Please take the records that follow and repeat exactly the lines starting with the line with "wire[31:0] R1, R2;" and going on through the line with "always#64 WE = ~WE;".

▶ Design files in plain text
——————

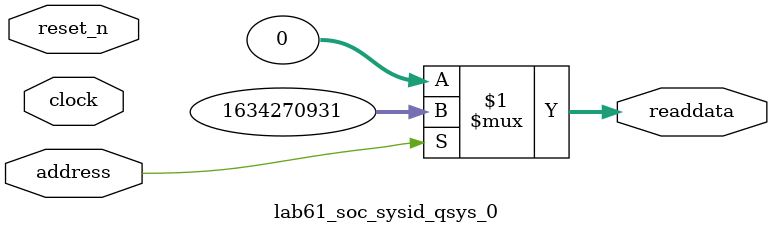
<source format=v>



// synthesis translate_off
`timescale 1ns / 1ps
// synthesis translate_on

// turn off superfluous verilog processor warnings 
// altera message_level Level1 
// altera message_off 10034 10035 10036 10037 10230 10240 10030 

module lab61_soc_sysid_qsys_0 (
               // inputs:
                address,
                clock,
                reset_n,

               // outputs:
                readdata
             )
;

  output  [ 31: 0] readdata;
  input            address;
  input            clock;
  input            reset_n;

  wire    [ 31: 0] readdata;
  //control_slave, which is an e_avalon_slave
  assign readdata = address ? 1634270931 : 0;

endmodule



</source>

——————

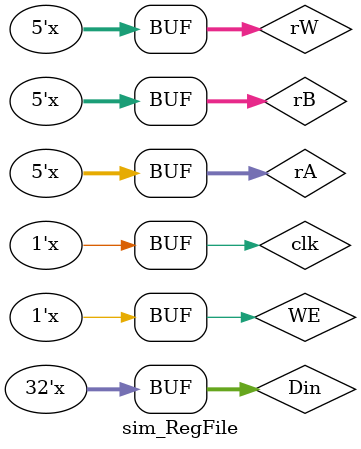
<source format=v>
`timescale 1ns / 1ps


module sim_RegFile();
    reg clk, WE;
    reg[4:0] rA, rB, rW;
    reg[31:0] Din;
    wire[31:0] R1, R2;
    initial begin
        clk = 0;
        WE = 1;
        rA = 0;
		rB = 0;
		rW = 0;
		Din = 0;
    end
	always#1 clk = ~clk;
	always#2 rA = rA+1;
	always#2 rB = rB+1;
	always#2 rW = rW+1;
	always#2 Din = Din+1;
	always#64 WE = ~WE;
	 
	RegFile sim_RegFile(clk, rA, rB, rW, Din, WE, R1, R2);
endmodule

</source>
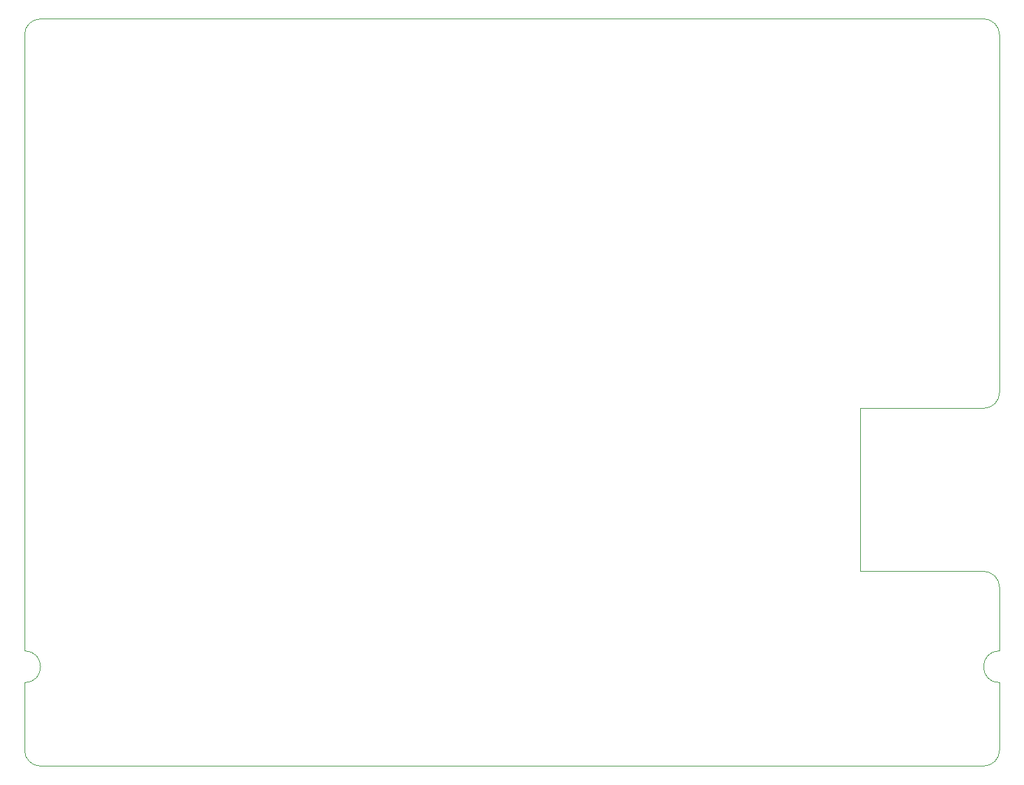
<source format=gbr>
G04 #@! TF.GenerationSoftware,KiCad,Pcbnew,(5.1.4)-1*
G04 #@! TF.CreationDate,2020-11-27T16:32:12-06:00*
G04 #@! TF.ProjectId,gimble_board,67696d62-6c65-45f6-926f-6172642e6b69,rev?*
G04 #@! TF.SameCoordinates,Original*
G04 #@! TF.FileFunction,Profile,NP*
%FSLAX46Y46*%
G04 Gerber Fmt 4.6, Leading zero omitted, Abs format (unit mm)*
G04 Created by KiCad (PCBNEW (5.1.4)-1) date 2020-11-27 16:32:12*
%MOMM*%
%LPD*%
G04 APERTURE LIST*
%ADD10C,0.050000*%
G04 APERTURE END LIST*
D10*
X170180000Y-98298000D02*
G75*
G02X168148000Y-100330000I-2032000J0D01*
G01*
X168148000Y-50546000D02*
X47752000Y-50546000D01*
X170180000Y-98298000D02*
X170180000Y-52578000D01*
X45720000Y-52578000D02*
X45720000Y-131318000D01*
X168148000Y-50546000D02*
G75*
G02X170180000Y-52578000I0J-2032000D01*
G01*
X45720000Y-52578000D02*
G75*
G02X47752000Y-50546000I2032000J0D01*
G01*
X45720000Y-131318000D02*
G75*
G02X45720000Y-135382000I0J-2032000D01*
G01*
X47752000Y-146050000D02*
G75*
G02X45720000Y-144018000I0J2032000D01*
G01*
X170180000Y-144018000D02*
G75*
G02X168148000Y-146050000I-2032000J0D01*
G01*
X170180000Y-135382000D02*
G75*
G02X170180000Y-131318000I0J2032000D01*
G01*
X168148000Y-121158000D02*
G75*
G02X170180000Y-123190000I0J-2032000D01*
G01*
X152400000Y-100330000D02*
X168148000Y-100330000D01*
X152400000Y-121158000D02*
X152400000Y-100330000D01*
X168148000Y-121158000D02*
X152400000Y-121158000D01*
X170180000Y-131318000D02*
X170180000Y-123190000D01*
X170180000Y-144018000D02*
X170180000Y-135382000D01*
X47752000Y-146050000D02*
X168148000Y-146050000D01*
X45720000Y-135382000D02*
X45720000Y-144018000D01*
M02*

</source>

——————

▶ EXERCISE RESULT
    wire[31:0] R1, R2;
    initial begin
        clk = 0;
        WE = 1;
        rA = 0;
		rB = 0;
		rW = 0;
		Din = 0;
    end
	always#1 clk = ~clk;
	always#2 rA = rA+1;
	always#2 rB = rB+1;
	always#2 rW = rW+1;
	always#2 Din = Din+1;
	always#64 WE = ~WE;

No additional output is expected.